An Indonesian girl who was swept away by the 2004 Boxing Day tsunami has now been reunited with her family.(Representational Image)Wikipedia Commons/David Rydevik

An Indonesian girl who was swept away by the 2004 Boxing Day tsunami has now been reunited with her family after a bitter 10-year estrangement, her mother has claimed.

Raudhatul Jannah and her brother, who were four and seven years old then, were separated from their parents while holding onto a piece of floating wood in the tsunami waters, when the calamity hit her West Aceh home on Dec 26, 2004, Daily Mail reported citing DPA.

Jannah's mother Jamaliah, 42 and her husband survived the calamity and searched for their children for more than a month, but subsequently gave up after assuming that they had died in the devastating tsunami.

In June, Jamaliah's brother came across a girl, who resembled Jannah, walking home from school and asked who she was. The girl told him that she had been swept away from Aceh in the 2004 tsunami to some remote islands southwest of the province.

A fisherman rescued the girl, took her back to the mainland and handed over to his mother, who raised the young girl like her own daughter and named her Weni.

Jamaliah and her husband visited the girl in the inland town of Blangpidie in the Aceh Barat Daya district in late June and found, to their utter delight, that she was indeed their daughter.

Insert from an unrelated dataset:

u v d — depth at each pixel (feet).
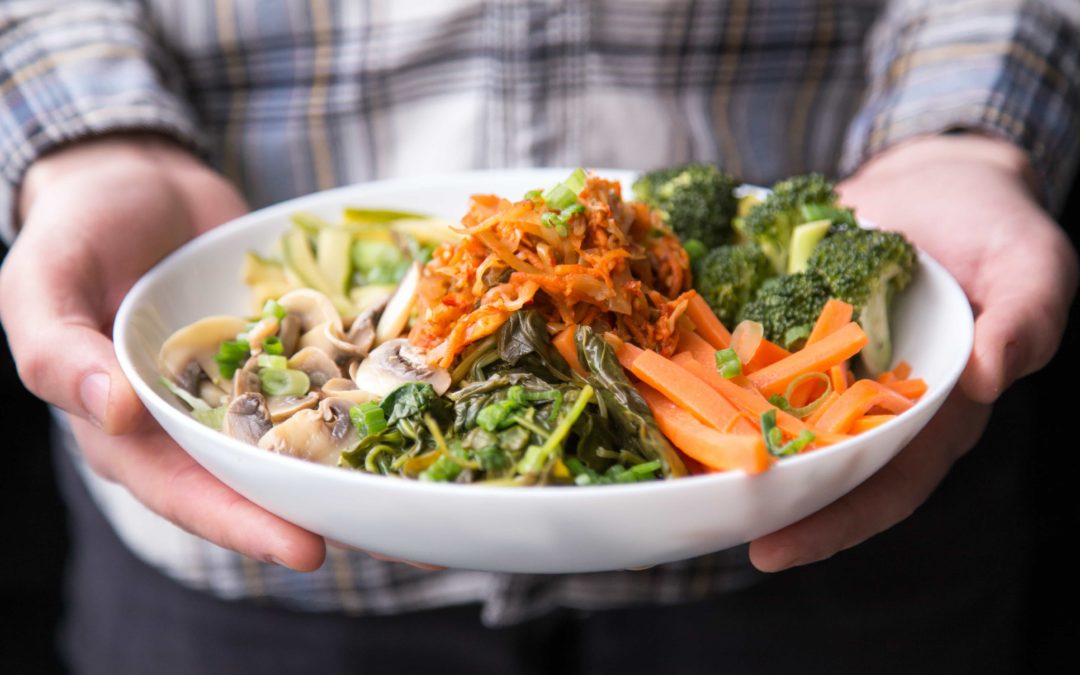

"My husband and I are very happy. I am so grateful to God for reuniting us with our child after 10 years of being separated," Jamaliah was quoted by the news agency as saying.

"My heart beat so fast when I saw her. I hugged her and she hugged me back and felt so comfortable in my arms," the girl's mother said adding that she could not stop her "tears from flowing" when they were reunited.

Jamaliah told Indonesian newspaper Harian Terbit that she was very confident that Weni, as she is now known, is her daughter because of her characteristic facial features, although Jamaliah has said that Jannah's skin colour has changed, as she had been working along with her foster mother, collecting shells.

The newspaper added that although Jannah is cheerful, she doesn't talk too much and noted that while she was already 14 years old, Jannah is only in fourth grade because of learning difficulties due to the trauma of the tsunami.